(Provided material Opens)

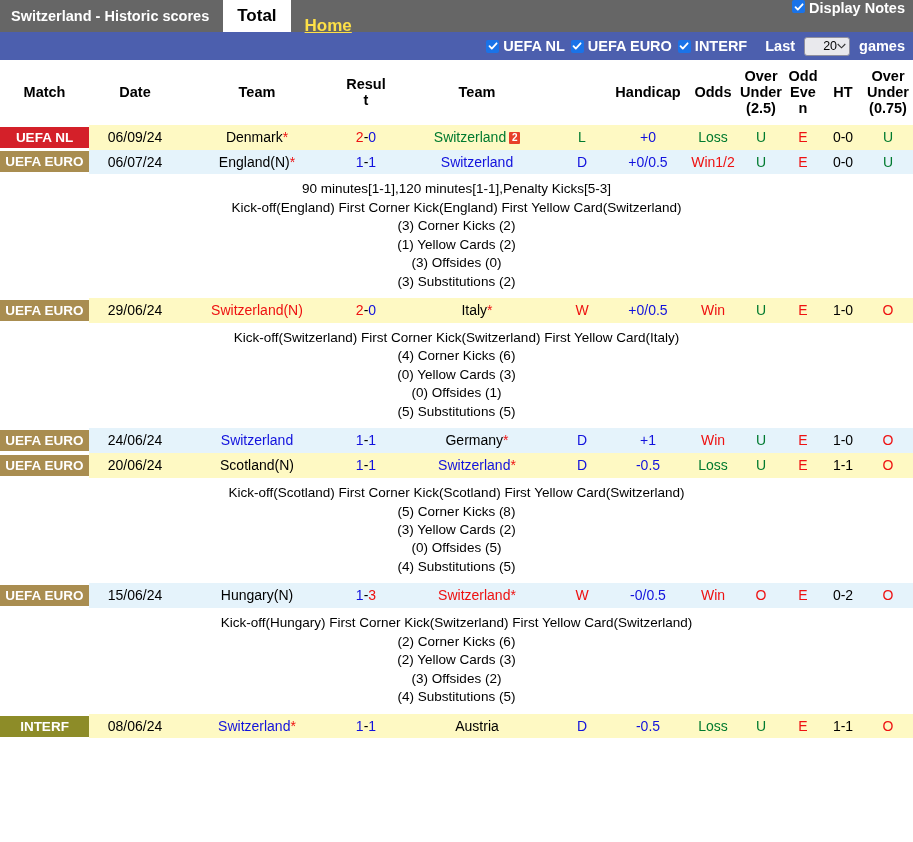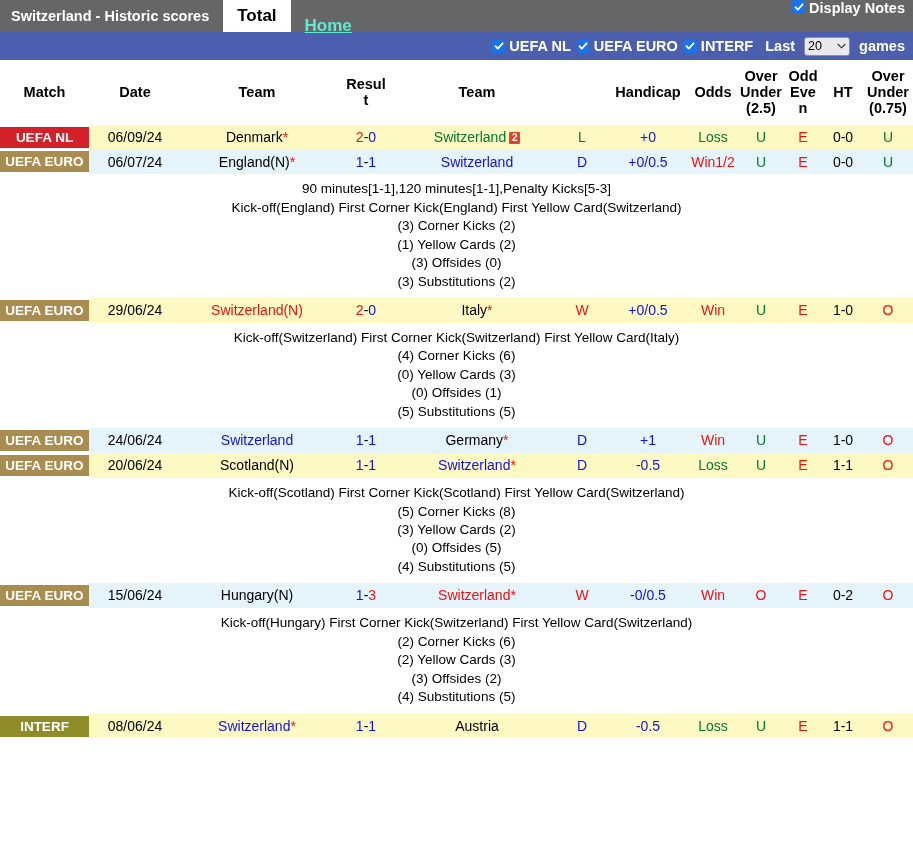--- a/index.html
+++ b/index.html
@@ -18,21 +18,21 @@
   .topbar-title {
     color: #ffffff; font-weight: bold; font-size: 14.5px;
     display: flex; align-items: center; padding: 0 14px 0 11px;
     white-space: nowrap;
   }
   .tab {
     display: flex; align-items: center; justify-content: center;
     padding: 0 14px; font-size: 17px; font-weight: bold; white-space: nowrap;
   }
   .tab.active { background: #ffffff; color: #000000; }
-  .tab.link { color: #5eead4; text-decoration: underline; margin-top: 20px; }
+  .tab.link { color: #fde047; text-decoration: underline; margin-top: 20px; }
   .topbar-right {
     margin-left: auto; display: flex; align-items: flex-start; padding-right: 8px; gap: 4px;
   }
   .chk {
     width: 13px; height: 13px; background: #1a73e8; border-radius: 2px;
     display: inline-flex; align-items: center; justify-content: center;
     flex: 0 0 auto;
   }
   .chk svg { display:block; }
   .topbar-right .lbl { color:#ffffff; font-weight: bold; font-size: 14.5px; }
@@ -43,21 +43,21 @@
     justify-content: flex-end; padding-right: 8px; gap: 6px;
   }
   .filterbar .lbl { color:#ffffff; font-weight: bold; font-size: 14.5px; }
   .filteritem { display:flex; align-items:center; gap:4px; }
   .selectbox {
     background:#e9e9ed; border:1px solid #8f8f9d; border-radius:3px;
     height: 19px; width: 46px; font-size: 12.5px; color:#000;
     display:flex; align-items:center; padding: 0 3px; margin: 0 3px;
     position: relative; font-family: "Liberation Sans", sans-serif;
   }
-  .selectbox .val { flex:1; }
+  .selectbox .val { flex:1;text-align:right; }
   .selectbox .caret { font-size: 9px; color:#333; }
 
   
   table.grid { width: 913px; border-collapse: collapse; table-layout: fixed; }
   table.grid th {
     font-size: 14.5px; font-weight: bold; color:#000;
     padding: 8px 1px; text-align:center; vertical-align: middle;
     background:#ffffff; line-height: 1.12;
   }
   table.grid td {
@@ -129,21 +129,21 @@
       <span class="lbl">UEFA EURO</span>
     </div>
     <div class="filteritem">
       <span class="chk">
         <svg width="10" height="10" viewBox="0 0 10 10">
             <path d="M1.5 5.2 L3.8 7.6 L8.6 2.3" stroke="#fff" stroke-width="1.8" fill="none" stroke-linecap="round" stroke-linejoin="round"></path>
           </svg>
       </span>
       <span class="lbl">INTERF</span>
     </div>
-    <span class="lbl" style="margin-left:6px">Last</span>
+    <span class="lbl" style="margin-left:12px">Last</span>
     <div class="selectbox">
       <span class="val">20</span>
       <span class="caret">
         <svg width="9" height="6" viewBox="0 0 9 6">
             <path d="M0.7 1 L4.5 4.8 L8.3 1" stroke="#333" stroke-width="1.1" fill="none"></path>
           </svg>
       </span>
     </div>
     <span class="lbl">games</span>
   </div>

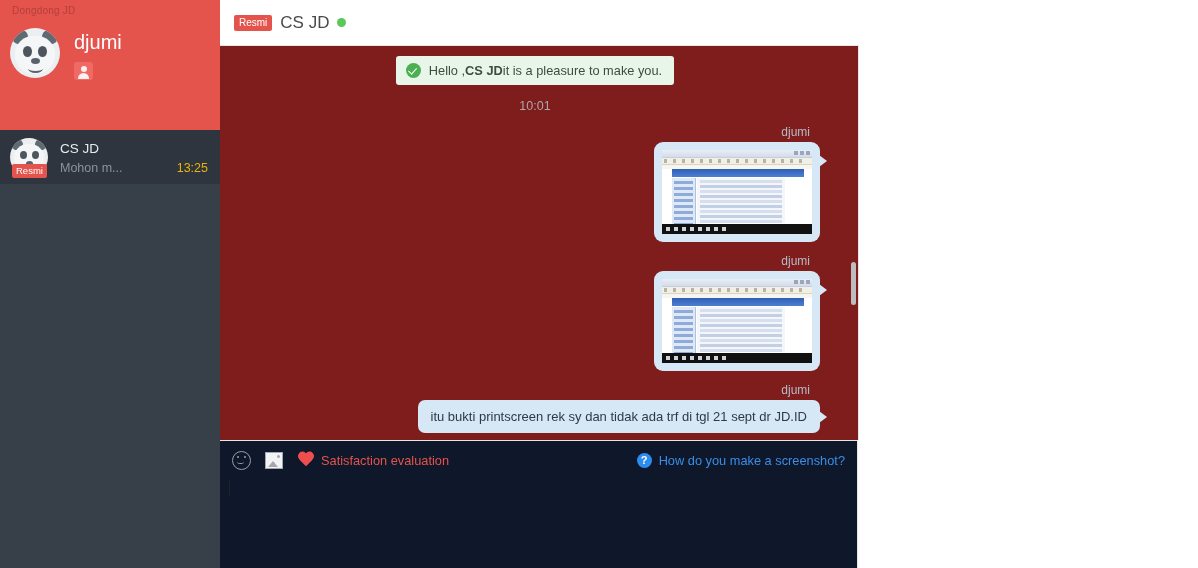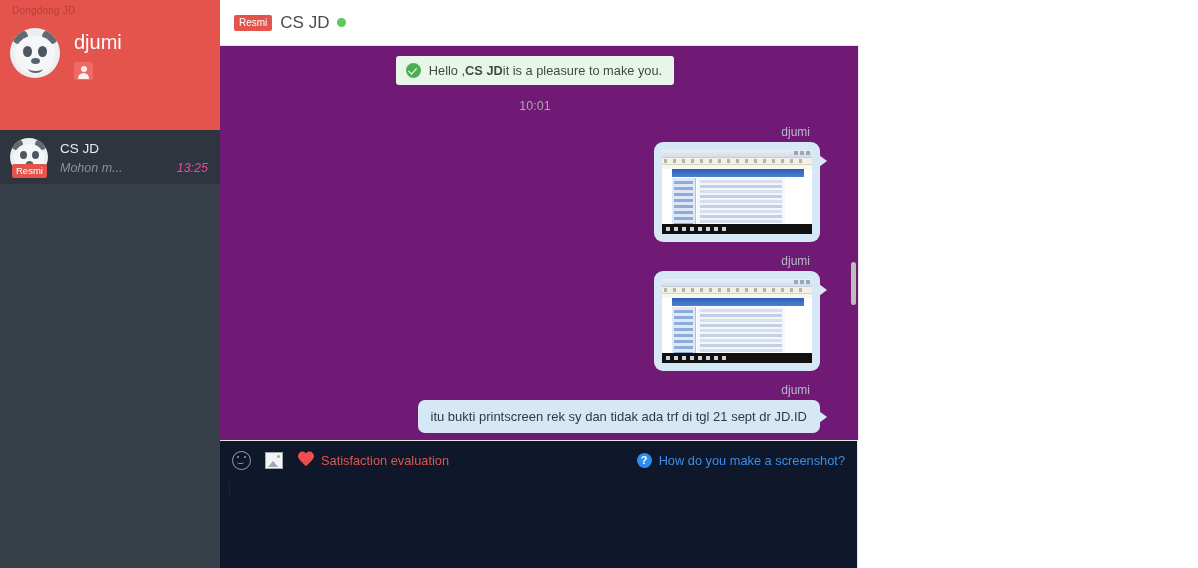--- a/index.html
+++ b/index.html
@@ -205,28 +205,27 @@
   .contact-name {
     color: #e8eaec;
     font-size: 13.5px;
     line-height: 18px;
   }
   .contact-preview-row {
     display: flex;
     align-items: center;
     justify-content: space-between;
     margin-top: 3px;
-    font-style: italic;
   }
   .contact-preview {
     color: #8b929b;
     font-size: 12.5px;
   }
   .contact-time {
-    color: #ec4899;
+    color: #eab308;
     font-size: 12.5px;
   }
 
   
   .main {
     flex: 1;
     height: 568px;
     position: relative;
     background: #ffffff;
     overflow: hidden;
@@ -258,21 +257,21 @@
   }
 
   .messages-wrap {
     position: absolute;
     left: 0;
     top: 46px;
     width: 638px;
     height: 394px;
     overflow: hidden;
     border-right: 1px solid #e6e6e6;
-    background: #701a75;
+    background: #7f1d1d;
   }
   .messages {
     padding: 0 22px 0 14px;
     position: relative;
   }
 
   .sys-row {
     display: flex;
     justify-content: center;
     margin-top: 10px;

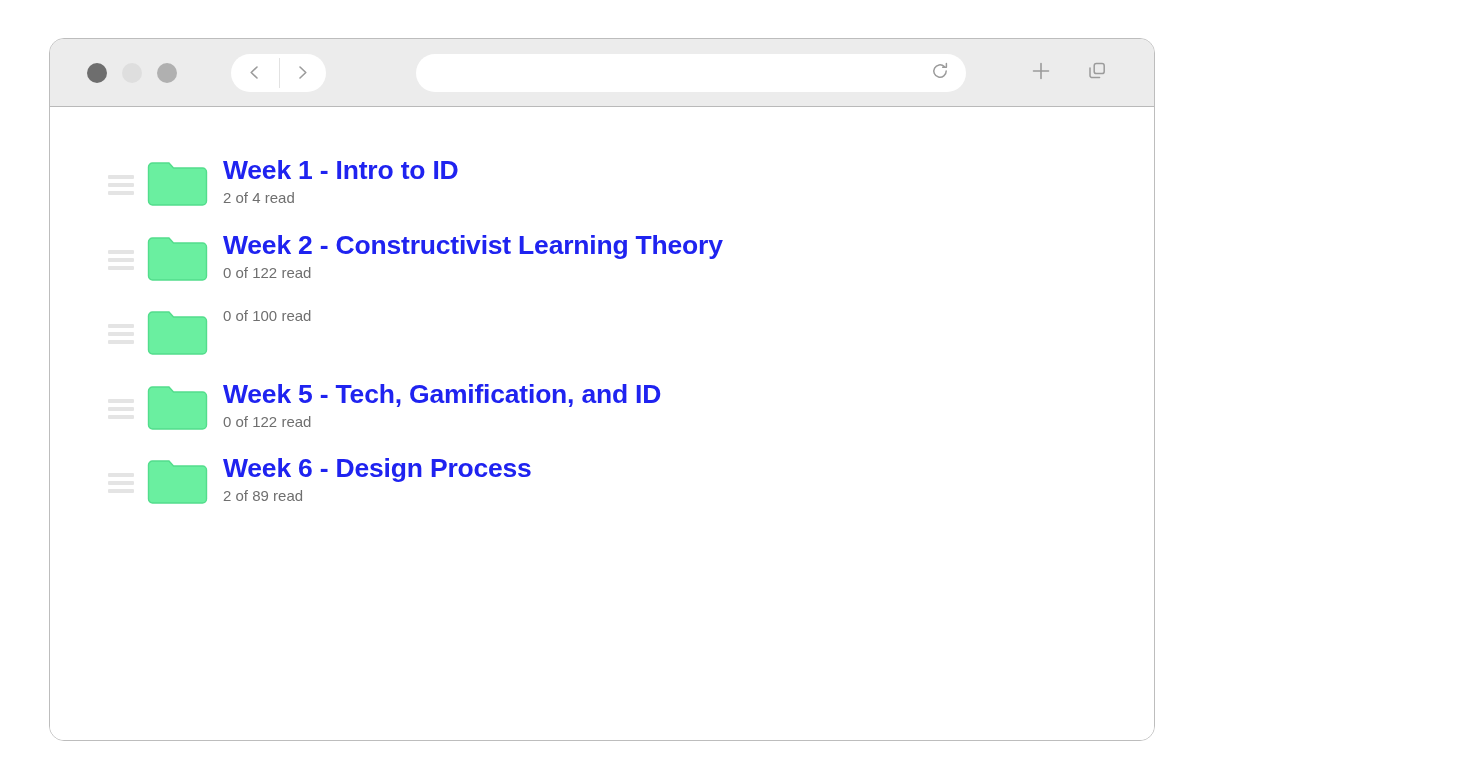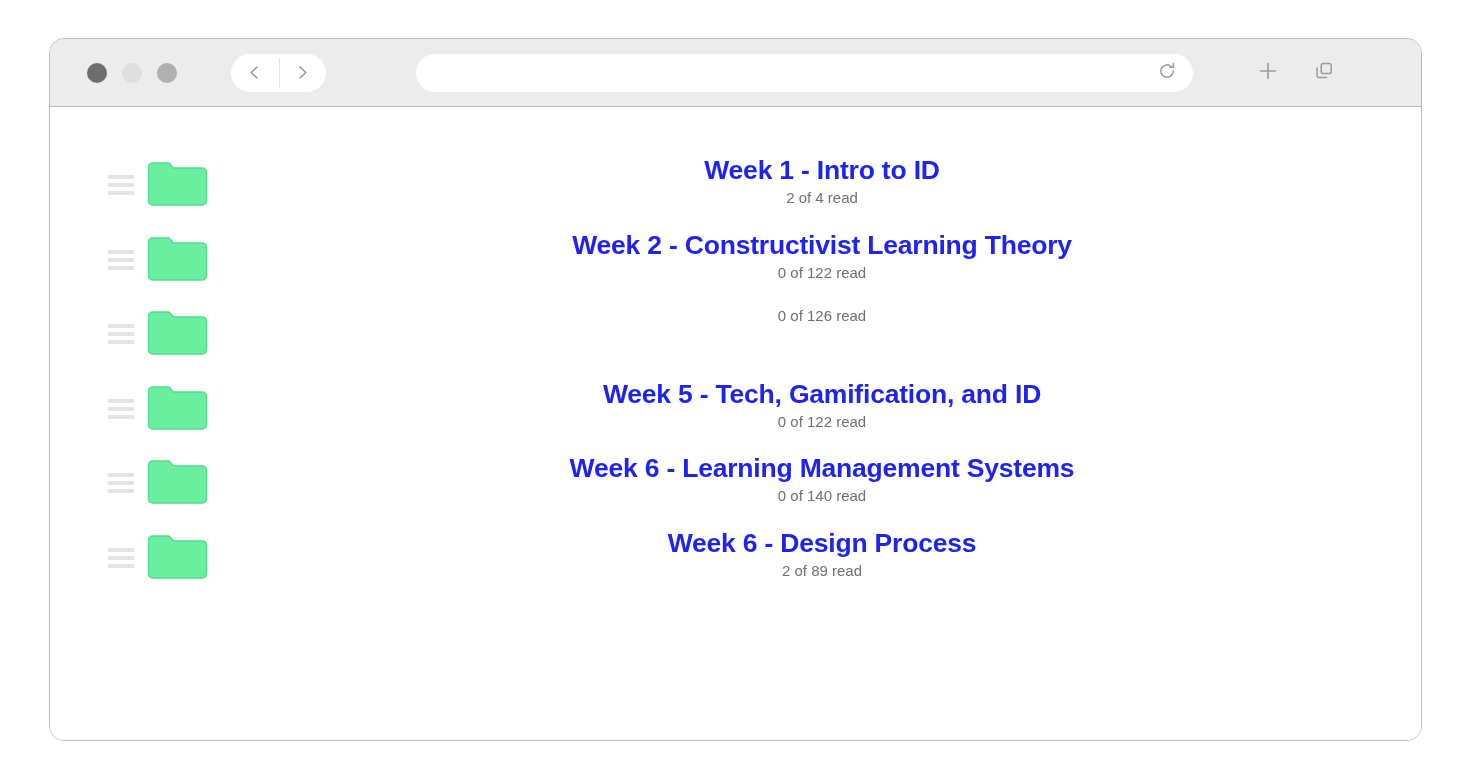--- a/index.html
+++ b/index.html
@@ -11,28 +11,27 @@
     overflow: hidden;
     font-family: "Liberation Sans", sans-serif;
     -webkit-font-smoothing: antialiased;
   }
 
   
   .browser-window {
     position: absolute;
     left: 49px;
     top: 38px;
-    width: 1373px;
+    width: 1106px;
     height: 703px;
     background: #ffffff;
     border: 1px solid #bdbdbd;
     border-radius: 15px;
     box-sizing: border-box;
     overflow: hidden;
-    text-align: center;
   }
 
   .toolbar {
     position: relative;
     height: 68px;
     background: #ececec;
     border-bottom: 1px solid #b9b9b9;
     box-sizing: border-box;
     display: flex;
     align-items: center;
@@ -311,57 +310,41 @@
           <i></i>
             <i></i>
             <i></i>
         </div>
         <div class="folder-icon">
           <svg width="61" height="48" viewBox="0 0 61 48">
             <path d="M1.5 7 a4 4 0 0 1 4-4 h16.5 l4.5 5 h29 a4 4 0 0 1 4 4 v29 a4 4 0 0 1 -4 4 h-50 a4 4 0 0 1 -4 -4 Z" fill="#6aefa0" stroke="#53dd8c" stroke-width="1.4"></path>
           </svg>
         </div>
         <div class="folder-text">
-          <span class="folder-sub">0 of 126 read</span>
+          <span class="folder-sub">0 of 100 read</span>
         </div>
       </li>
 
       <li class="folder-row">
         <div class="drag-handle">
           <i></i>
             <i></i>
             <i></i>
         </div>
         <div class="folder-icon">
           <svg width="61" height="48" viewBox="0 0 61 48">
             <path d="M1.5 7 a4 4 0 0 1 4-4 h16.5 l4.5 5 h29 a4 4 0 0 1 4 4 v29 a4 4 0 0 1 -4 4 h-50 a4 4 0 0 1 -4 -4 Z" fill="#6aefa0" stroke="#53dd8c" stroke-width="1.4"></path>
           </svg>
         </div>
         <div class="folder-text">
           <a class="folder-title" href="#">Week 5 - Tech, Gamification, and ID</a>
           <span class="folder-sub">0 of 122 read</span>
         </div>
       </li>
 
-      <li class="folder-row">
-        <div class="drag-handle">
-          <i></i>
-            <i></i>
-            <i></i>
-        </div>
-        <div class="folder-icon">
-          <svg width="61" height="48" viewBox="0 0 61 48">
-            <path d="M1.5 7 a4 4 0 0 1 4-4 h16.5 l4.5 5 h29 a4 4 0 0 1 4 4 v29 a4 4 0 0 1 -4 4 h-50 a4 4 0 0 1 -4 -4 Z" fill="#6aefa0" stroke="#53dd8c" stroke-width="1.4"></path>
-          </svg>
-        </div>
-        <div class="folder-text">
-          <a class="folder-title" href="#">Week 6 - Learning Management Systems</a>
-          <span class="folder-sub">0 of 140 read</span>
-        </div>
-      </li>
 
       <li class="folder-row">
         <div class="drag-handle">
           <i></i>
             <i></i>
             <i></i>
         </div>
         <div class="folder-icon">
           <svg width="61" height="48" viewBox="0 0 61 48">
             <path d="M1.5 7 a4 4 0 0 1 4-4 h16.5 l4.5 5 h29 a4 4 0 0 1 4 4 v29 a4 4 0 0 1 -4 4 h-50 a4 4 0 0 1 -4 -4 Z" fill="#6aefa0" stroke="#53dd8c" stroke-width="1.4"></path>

(Provided material Closes)

■ Work to complete ■
Set down every record above exactly as it stands, but skip the pictures.

■ Written solution ■
--- a/index.html
+++ b/index.html
@@ -18,21 +18,21 @@
   .topbar-title {
     color: #ffffff; font-weight: bold; font-size: 14.5px;
     display: flex; align-items: center; padding: 0 14px 0 11px;
     white-space: nowrap;
   }
   .tab {
     display: flex; align-items: center; justify-content: center;
     padding: 0 14px; font-size: 17px; font-weight: bold; white-space: nowrap;
   }
   .tab.active { background: #ffffff; color: #000000; }
-  .tab.link { color: #5eead4; text-decoration: underline; margin-top: 20px; }
+  .tab.link { color: #fde047; text-decoration: underline; margin-top: 20px; }
   .topbar-right {
     margin-left: auto; display: flex; align-items: flex-start; padding-right: 8px; gap: 4px;
   }
   .chk {
     width: 13px; height: 13px; background: #1a73e8; border-radius: 2px;
     display: inline-flex; align-items: center; justify-content: center;
     flex: 0 0 auto;
   }
   .chk svg { display:block; }
   .topbar-right .lbl { color:#ffffff; font-weight: bold; font-size: 14.5px; }
@@ -43,21 +43,21 @@
     justify-content: flex-end; padding-right: 8px; gap: 6px;
   }
   .filterbar .lbl { color:#ffffff; font-weight: bold; font-size: 14.5px; }
   .filteritem { display:flex; align-items:center; gap:4px; }
   .selectbox {
     background:#e9e9ed; border:1px solid #8f8f9d; border-radius:3px;
     height: 19px; width: 46px; font-size: 12.5px; color:#000;
     display:flex; align-items:center; padding: 0 3px; margin: 0 3px;
     position: relative; font-family: "Liberation Sans", sans-serif;
   }
-  .selectbox .val { flex:1; }
+  .selectbox .val { flex:1;text-align:right; }
   .selectbox .caret { font-size: 9px; color:#333; }
 
   
   table.grid { width: 913px; border-collapse: collapse; table-layout: fixed; }
   table.grid th {
     font-size: 14.5px; font-weight: bold; color:#000;
     padding: 8px 1px; text-align:center; vertical-align: middle;
     background:#ffffff; line-height: 1.12;
   }
   table.grid td {
@@ -129,21 +129,21 @@
       <span class="lbl">UEFA EURO</span>
     </div>
     <div class="filteritem">
       <span class="chk">
         <svg width="10" height="10" viewBox="0 0 10 10">
             <path d="M1.5 5.2 L3.8 7.6 L8.6 2.3" stroke="#fff" stroke-width="1.8" fill="none" stroke-linecap="round" stroke-linejoin="round"></path>
           </svg>
       </span>
       <span class="lbl">INTERF</span>
     </div>
-    <span class="lbl" style="margin-left:6px">Last</span>
+    <span class="lbl" style="margin-left:12px">Last</span>
     <div class="selectbox">
       <span class="val">20</span>
       <span class="caret">
         <svg width="9" height="6" viewBox="0 0 9 6">
             <path d="M0.7 1 L4.5 4.8 L8.3 1" stroke="#333" stroke-width="1.1" fill="none"></path>
           </svg>
       </span>
     </div>
     <span class="lbl">games</span>
   </div>

--- a/index.html
+++ b/index.html
@@ -205,28 +205,27 @@
   .contact-name {
     color: #e8eaec;
     font-size: 13.5px;
     line-height: 18px;
   }
   .contact-preview-row {
     display: flex;
     align-items: center;
     justify-content: space-between;
     margin-top: 3px;
-    font-style: italic;
   }
   .contact-preview {
     color: #8b929b;
     font-size: 12.5px;
   }
   .contact-time {
-    color: #ec4899;
+    color: #eab308;
     font-size: 12.5px;
   }
 
   
   .main {
     flex: 1;
     height: 568px;
     position: relative;
     background: #ffffff;
     overflow: hidden;
@@ -258,21 +257,21 @@
   }
 
   .messages-wrap {
     position: absolute;
     left: 0;
     top: 46px;
     width: 638px;
     height: 394px;
     overflow: hidden;
     border-right: 1px solid #e6e6e6;
-    background: #701a75;
+    background: #7f1d1d;
   }
   .messages {
     padding: 0 22px 0 14px;
     position: relative;
   }
 
   .sys-row {
     display: flex;
     justify-content: center;
     margin-top: 10px;

--- a/index.html
+++ b/index.html
@@ -11,28 +11,27 @@
     overflow: hidden;
     font-family: "Liberation Sans", sans-serif;
     -webkit-font-smoothing: antialiased;
   }
 
   
   .browser-window {
     position: absolute;
     left: 49px;
     top: 38px;
-    width: 1373px;
+    width: 1106px;
     height: 703px;
     background: #ffffff;
     border: 1px solid #bdbdbd;
     border-radius: 15px;
     box-sizing: border-box;
     overflow: hidden;
-    text-align: center;
   }
 
   .toolbar {
     position: relative;
     height: 68px;
     background: #ececec;
     border-bottom: 1px solid #b9b9b9;
     box-sizing: border-box;
     display: flex;
     align-items: center;
@@ -311,57 +310,41 @@
           <i></i>
             <i></i>
             <i></i>
         </div>
         <div class="folder-icon">
           <svg width="61" height="48" viewBox="0 0 61 48">
             <path d="M1.5 7 a4 4 0 0 1 4-4 h16.5 l4.5 5 h29 a4 4 0 0 1 4 4 v29 a4 4 0 0 1 -4 4 h-50 a4 4 0 0 1 -4 -4 Z" fill="#6aefa0" stroke="#53dd8c" stroke-width="1.4"></path>
           </svg>
         </div>
         <div class="folder-text">
-          <span class="folder-sub">0 of 126 read</span>
+          <span class="folder-sub">0 of 100 read</span>
         </div>
       </li>
 
       <li class="folder-row">
         <div class="drag-handle">
           <i></i>
             <i></i>
             <i></i>
         </div>
         <div class="folder-icon">
           <svg width="61" height="48" viewBox="0 0 61 48">
             <path d="M1.5 7 a4 4 0 0 1 4-4 h16.5 l4.5 5 h29 a4 4 0 0 1 4 4 v29 a4 4 0 0 1 -4 4 h-50 a4 4 0 0 1 -4 -4 Z" fill="#6aefa0" stroke="#53dd8c" stroke-width="1.4"></path>
           </svg>
         </div>
         <div class="folder-text">
           <a class="folder-title" href="#">Week 5 - Tech, Gamification, and ID</a>
           <span class="folder-sub">0 of 122 read</span>
         </div>
       </li>
 
-      <li class="folder-row">
-        <div class="drag-handle">
-          <i></i>
-            <i></i>
-            <i></i>
-        </div>
-        <div class="folder-icon">
-          <svg width="61" height="48" viewBox="0 0 61 48">
-            <path d="M1.5 7 a4 4 0 0 1 4-4 h16.5 l4.5 5 h29 a4 4 0 0 1 4 4 v29 a4 4 0 0 1 -4 4 h-50 a4 4 0 0 1 -4 -4 Z" fill="#6aefa0" stroke="#53dd8c" stroke-width="1.4"></path>
-          </svg>
-        </div>
-        <div class="folder-text">
-          <a class="folder-title" href="#">Week 6 - Learning Management Systems</a>
-          <span class="folder-sub">0 of 140 read</span>
-        </div>
-      </li>
 
       <li class="folder-row">
         <div class="drag-handle">
           <i></i>
             <i></i>
             <i></i>
         </div>
         <div class="folder-icon">
           <svg width="61" height="48" viewBox="0 0 61 48">
             <path d="M1.5 7 a4 4 0 0 1 4-4 h16.5 l4.5 5 h29 a4 4 0 0 1 4 4 v29 a4 4 0 0 1 -4 4 h-50 a4 4 0 0 1 -4 -4 Z" fill="#6aefa0" stroke="#53dd8c" stroke-width="1.4"></path>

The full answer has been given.